Me esforcé por alejar de mi mente aquella estúpida preocupación. ¿Acaso no era estupendo ser un hombre nuevo? Cada vez que podía tomar algo de velocidad, me daba más cuenta de ello. Aquella mañana, yo sólo era un oscuro francés sin destino. Gracias a un milagro, me había reencarnado bruscamente en un misterioso escandinavo, rico, al parecer, y pisé el freno a fondo: aquel coche funcionaba perfectamente. ¿Qué me había contado?
En la misma medida en que la omisión de la cabina telefónica podía ser fruto de una distracción, el cuento de la avería también inducía a pensar en una descarada mentira. ¿Debía sentirme perturbado por no haberme dado cuenta antes?
No tengo ni idea de mecánica. ¿Es concebible que un vehículo se averíe y que, media hora más tarde, funcione sin ningún problema?
Había utilizado correctamente la palabra «avería». Mi mente buscó excusas y, por tanto, las encontró: puede que el sueco hubiera exagerado para legitimar así su intrusión en mi domicilio. Quizá sólo se trataba del típico maniaco que se angustia si su querida carrocería emite un ruido extraño. No se habría atrevido a decirme: «Perdóneme, mi coche hace un zumbido un poco extraño, ¿podría utilizar su teléfono?» No habría parecido lo bastante grave. La educación le obligaba a alegar una avería. Sí, seguro que era eso. ¿Acaso no bastaba que fuera posible?
Lo que estaba claro era que yo deseaba creerlo. Eran muchos —cada vez más— los detalles que no encajaban, pero yo prefería ignorarlos. Necesitaba convencerme de que la versión del muerto era auténtica, o por lo menos aceptable. De no ser así, tendría que llegar a la conclusión del complot y me negaba a sufrir semejante paranoia.

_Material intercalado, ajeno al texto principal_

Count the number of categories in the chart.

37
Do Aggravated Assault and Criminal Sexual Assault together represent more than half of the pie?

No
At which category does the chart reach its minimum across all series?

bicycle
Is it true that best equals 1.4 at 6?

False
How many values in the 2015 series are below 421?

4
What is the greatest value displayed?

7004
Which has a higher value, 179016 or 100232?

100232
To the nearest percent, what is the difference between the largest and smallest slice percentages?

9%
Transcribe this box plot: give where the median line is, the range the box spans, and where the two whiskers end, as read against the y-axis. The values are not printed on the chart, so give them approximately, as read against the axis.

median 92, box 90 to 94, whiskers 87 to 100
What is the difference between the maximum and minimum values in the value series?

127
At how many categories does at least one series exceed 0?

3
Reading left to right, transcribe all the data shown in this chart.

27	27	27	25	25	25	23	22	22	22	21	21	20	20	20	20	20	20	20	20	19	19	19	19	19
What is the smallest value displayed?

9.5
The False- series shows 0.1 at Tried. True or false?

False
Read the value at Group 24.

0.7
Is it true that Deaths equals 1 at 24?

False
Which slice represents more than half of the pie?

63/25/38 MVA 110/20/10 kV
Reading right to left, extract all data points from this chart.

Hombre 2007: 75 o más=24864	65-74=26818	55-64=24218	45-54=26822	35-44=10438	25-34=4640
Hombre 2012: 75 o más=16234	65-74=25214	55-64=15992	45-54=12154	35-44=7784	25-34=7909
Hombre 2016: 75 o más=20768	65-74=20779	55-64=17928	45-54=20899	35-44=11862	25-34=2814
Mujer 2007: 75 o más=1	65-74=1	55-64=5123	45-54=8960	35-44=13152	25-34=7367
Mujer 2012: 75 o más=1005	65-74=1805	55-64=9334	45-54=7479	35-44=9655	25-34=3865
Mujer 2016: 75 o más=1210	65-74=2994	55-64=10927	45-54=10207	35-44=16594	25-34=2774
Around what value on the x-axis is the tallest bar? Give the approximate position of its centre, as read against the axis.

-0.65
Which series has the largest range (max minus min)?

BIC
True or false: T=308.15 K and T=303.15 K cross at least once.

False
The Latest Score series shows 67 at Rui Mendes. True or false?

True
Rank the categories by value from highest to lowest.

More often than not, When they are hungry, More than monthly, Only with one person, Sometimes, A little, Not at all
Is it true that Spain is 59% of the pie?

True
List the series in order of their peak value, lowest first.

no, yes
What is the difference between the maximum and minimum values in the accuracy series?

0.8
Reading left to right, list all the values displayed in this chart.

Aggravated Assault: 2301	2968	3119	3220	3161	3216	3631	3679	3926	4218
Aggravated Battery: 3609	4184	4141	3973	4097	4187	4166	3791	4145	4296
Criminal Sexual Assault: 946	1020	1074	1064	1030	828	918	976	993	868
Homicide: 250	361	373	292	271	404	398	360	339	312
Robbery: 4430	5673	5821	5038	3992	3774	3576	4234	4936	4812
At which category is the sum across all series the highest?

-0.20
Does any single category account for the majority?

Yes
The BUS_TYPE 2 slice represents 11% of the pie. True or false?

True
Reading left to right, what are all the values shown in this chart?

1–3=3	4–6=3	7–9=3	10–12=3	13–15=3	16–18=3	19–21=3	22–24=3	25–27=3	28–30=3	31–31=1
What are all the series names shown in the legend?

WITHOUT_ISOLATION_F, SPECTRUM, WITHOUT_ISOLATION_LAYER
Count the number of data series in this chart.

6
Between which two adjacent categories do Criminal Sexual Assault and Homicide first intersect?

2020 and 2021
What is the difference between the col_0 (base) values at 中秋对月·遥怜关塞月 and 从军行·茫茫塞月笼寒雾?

Por primera vez en mi vida, tenía la impresión de ser libre. Aquella convicción era tan intensa que los recuerdos de Baptiste Bordave habían, por así decirlo, desaparecido, como lo había demostrado mi conversación telefónica con el bodeguero. Tabla rasa: ¿qué adulto no soñaría con algo así?
Sin embargo, la libertad no puede cargar con el peso del recelo. Quien haya decidido ser libre no puede ir arrastrando esos pensamientos mezquinos, puntillosos, burocráticos, que por qué dijo eso o por qué dijo lo otro, etc. Quería comerme la vida a bocados, sentir la exaltación de la existencia. Para conocer la embriaguez de navegar mar adentro, nada mejor que adoptar la identidad de un desconocido.